Seeing and thinking about topological relations

Recent papers on this topic

  • Intuitive network topology

    Topology is the branch of mathematics that seeks to understand and describe spatial relations. A number of studies have examined the human perception of topology — in particular, whether adults and young children perceive and differentiate objects based on features like closure, boundedness, and emptiness. Topology is about more than ‘wholes and holes’, however; it also offers an efficient language for representing network structure. Topological maps, common for subway systems across the world, are an example of how effective this language can be. Inspired by this idea, here we examine ‘intuitive network topology’. We show that people readily differentiate objects based on several different features of topological networks, and that people both remember and match objects in accordance with their topology features, as well.

    This work is published in Journal of Experimental Psychology: General.

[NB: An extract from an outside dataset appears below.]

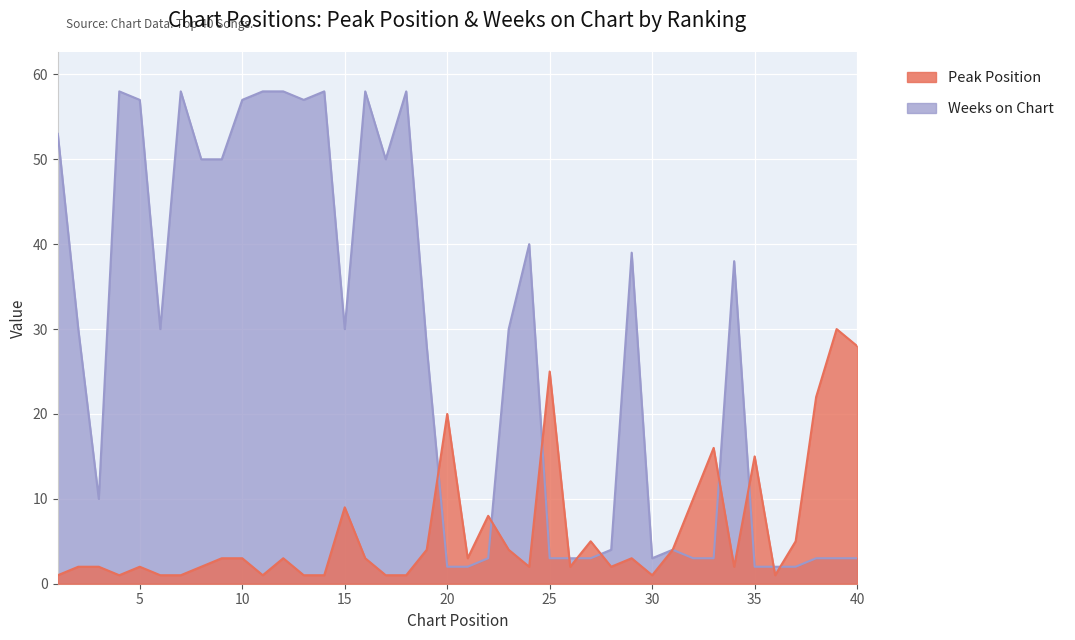

Between 20 and 35, which series saw the biggest shift?

Peak Position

  • Perceiving topological relations

    There are many ways to describe and represent the visuospatial world. A space can be described by its Euclidean properties: the size of objects, the angles of boundaries, the distances between them. A space can also be described in non-spatial terms: one could explain the layout of a city by the order of its streets, without any metric information. Somewhere in between, topological representations capture coarse relational structure without precise Euclidean detail, offering a relatively efficient, low-dimensional way of capturing spatial content. Here, we ask whether people quickly and automatically perceive topological structure. In six experiments, we show that differences in simple topological features influence a range of visual tasks from object matching to number estimation to visual search. We discuss the possibility that topological forms are a kind of visual primitive that supports visuospatial representation.

    This work is currently under review.

  • Children's reasoning about topological relations

    In ongoing work, we are exploring how children reason about topological relations, and how this relates to core knowledge of other spatial domains, like geometry.

    This work is currently in preparation.